“I’m not competing against race.”
Q. Having received a Bachelor’s degree at Howard University and then a Master’s at Harvard Business School, how has that educational balance shaped you?
A. I’m glad you asked that question because it’s something a lot of people are intrigued by. We all have choices. If you chose to go to an Ivy League graduate school, you could have also went to an Ivy League undergraduate school. Both of those educational journey’s are very different and extremely powerful for different reasons.
For me, going the HBCU route at Howard University was very much about the informative part of the education. It was also about confidence. As a kid out of Detroit, I was raised in a very strong middle class city. I didn’t need to go to an HBCU to know the strength of that environment and the success that you could achieve by going. I didn’t have to go there for that, but I went and I had a sister that went to Howard as well. I honestly believe that my confidence was enhanced because of that experience, and I think those teachers breathed such a great belief in us. They just believe in you so much. You’re not competing against them. I say that today. I don’t think I would have described it like that 10 years ago, but given what we’re up against today, I do believe it. I’m not competing against race.
I turn around and I go to Harvard Business School and I get a whole different degree of confidence. That degree of confidence comes from when you walk in the door and you wonder if you’re supposed to be there. Now, when I was at Howard, I didn’t wonder if I was supposed to be there. You walked in there knowing you were supposed to be there. You go to Harvard and wonder if you were the only one who slipped through the cracks because they strip your confidence and then build it back up. So, going there and listening to other people rave about it today gives you confidence.
Q. I view you as a triple threat. You’re an author, you’re a founding partner of Charisma Factor and then you’re also an Executive National Sales Director with Mary Kay. That’s the triple threat I’m referring to. Can you briefly touch on each of these aspects of your career and what they require of you?
A. Someone saw me speak in a room full of speakers and he said I was the best there. He chased me down for about four years, wanting me to write a book. Originally, I said “no no no.” I told him I wasn’t a writer, I was dyslexic. He then told me that he owned a publishing company — a successful publishing company — and he too was dyslexic.
So, I wrote a book and it was straight from my heart. It wasn’t ghost written. It is a book about how to have a ‘quantum leap.’ That’s one book. Then, I wrote another book about the forge of friendship and what I love about that book is that it enhances my role model mentorship on the power of relationship and how a relationship can either lift you up or take you down. People struggle with these things all the time and it’s not something we talk about a lot.

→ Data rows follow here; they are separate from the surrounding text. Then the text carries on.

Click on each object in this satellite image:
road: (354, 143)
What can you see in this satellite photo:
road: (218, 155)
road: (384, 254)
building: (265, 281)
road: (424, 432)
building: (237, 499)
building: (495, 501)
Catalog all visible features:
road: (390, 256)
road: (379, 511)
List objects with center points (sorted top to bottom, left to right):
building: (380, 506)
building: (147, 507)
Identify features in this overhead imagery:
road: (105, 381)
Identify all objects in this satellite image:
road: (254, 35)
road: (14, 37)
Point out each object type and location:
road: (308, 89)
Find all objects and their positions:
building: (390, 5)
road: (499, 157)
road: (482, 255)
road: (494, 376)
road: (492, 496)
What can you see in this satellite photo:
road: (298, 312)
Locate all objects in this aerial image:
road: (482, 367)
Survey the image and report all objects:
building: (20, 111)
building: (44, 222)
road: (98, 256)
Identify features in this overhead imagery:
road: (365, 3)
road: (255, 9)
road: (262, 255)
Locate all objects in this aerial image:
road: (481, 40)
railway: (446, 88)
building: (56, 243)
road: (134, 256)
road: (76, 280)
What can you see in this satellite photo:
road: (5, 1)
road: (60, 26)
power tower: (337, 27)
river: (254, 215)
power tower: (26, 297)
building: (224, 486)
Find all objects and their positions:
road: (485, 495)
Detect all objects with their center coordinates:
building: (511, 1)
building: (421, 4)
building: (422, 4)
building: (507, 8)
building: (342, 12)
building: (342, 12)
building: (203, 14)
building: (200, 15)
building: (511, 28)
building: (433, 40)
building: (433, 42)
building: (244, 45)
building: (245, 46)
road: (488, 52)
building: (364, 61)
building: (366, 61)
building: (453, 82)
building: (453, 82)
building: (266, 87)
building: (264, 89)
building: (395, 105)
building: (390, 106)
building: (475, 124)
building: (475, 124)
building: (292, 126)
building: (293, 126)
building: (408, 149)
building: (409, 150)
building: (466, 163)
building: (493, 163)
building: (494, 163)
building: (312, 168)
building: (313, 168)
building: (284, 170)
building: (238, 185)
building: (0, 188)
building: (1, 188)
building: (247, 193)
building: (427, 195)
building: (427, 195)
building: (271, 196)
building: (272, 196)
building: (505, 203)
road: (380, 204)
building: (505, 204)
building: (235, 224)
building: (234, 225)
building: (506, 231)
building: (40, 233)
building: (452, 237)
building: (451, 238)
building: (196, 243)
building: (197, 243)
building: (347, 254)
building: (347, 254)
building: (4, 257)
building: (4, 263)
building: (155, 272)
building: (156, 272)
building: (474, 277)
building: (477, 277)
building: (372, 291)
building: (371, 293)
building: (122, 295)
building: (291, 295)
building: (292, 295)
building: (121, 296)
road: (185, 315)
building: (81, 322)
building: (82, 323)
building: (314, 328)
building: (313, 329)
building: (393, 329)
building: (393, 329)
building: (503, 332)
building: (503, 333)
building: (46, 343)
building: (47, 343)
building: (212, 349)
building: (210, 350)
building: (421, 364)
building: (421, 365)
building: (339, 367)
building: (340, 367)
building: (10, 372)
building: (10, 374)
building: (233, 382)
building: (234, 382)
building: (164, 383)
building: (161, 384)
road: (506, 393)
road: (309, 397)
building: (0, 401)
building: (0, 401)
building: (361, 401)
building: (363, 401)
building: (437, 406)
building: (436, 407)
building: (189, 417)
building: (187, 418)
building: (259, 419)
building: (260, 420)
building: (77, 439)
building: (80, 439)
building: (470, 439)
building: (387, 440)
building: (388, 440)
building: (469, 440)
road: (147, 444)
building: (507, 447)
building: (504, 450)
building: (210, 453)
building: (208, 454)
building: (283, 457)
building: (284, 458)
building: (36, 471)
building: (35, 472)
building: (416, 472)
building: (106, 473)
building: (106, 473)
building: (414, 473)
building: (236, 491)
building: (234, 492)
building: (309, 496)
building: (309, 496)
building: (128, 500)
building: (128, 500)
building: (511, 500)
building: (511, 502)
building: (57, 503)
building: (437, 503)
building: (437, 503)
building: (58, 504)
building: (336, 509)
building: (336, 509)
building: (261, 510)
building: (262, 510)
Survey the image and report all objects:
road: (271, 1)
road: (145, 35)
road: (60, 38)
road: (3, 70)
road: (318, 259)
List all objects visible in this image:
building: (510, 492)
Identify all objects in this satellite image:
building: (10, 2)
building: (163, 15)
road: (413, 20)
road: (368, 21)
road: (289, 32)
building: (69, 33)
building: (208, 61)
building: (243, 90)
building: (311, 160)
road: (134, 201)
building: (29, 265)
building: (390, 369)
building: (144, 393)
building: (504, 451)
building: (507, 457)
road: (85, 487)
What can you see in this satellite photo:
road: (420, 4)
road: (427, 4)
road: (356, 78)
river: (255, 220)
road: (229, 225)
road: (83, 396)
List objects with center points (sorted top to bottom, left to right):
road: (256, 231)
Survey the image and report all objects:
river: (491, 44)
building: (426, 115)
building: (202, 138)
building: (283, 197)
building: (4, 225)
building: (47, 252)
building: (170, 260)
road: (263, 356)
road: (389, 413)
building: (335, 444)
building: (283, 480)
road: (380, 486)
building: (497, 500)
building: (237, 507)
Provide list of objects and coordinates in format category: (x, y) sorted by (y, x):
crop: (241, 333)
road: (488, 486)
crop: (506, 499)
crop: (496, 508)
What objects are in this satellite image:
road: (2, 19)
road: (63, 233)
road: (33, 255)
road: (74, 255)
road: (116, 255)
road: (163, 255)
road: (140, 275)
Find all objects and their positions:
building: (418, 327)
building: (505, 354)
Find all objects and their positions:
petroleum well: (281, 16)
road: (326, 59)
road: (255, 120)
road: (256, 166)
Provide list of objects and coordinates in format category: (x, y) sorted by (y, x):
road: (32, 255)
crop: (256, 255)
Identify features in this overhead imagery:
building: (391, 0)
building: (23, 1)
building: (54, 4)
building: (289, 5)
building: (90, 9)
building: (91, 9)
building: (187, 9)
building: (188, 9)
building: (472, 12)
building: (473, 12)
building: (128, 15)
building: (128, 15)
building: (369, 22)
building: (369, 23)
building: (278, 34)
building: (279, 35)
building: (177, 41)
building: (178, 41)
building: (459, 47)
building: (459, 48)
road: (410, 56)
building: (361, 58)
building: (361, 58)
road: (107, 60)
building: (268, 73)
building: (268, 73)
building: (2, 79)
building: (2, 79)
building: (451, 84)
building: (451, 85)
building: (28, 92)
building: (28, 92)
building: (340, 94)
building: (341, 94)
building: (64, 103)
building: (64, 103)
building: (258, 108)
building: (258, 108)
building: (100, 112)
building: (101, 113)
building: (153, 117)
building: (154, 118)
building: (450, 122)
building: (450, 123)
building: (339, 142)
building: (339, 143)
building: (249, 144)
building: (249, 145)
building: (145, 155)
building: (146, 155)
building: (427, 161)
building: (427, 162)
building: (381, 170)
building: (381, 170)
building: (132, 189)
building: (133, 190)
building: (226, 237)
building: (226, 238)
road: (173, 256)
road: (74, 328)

The Charisma Factor company is a company that requires partnership. Angie Onianwa and I, we started over 20 years ago and that came out of a situation like most situations. She saw me as a speaker and she said she could help me and the next thing you know we had a company. She and I have ran it for over 20 years. It’s an event speaking kind of company and we have employees and we’re headquartered in Florida. Running the company requires hard work, vision and flexibility.
28 years of Mary Kay. I’m currently No. 1 out of 3.6 million women in Mary Kay. I tell everyone I’m No. 1 in the world except for China, haha. I found Mary Kay only because my girlfriend invited me to a skin care class. I wasn’t even trying to be an entrepreneur. I’m the third of four girls and all four of us are entrepreneurs. And so, the Mary Kay piece didn’t start out with the desire to be this, but once I got into it, I was definitely thriving as a top performer.